→ WHAT TO WORK ON
Scanning the entries below, copy every line that contains the word "output".

→ EXCERPTED RECORDS
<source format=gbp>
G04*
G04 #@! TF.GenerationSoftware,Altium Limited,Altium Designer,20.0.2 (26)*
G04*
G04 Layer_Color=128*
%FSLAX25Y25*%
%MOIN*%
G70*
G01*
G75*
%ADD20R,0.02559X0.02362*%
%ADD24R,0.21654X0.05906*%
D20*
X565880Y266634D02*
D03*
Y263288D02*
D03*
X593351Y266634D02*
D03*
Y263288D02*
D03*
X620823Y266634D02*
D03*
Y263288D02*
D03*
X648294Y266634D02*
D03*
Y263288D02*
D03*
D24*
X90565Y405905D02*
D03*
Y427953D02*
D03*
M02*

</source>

---

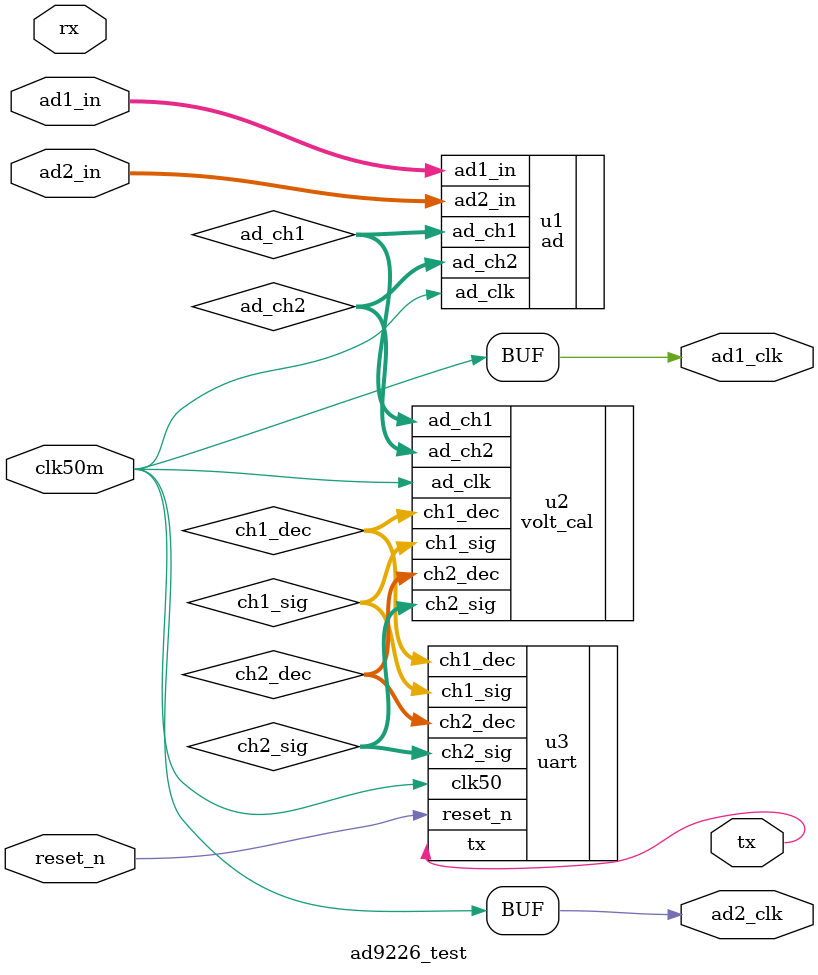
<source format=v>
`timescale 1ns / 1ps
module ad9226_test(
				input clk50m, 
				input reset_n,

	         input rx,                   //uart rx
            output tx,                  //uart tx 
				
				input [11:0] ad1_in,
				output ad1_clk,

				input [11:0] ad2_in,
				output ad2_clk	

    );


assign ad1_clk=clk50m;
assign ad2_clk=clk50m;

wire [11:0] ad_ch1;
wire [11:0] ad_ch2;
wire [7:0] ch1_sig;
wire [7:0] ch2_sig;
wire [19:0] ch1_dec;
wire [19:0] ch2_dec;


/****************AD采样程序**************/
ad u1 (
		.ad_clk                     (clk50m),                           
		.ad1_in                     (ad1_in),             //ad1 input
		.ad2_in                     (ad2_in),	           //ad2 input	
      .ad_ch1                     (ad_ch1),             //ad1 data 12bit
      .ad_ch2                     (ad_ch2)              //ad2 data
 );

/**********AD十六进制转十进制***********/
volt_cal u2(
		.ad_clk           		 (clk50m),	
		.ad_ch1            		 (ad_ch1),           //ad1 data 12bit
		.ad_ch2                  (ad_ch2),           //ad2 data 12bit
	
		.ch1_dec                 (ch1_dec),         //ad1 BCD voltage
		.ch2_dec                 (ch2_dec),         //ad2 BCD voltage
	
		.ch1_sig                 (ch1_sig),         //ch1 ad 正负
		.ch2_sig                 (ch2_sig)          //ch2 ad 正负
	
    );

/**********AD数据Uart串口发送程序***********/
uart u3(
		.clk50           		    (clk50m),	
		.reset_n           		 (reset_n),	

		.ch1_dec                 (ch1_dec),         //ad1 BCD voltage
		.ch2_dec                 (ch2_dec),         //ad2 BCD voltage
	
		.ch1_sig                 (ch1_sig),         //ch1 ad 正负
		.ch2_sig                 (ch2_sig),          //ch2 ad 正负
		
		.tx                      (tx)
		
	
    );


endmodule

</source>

* * *

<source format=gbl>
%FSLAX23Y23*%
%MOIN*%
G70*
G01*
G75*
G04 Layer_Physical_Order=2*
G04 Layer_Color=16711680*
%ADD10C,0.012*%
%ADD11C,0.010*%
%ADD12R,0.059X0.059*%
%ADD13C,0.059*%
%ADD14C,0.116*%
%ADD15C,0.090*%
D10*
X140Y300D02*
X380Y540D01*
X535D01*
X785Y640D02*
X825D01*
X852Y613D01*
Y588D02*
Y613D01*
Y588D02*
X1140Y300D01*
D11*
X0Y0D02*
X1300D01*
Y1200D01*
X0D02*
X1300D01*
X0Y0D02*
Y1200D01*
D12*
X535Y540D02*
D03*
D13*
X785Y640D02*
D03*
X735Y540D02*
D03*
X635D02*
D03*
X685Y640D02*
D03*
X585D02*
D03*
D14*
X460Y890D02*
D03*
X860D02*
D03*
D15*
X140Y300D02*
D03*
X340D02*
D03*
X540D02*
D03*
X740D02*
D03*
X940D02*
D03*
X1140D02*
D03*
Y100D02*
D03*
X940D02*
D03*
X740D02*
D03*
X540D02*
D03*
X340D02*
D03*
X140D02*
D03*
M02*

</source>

→ SOLUTION FOR THIS PROBLEM
            output tx,                  //uart tx 
				output ad1_clk,
				output ad2_clk	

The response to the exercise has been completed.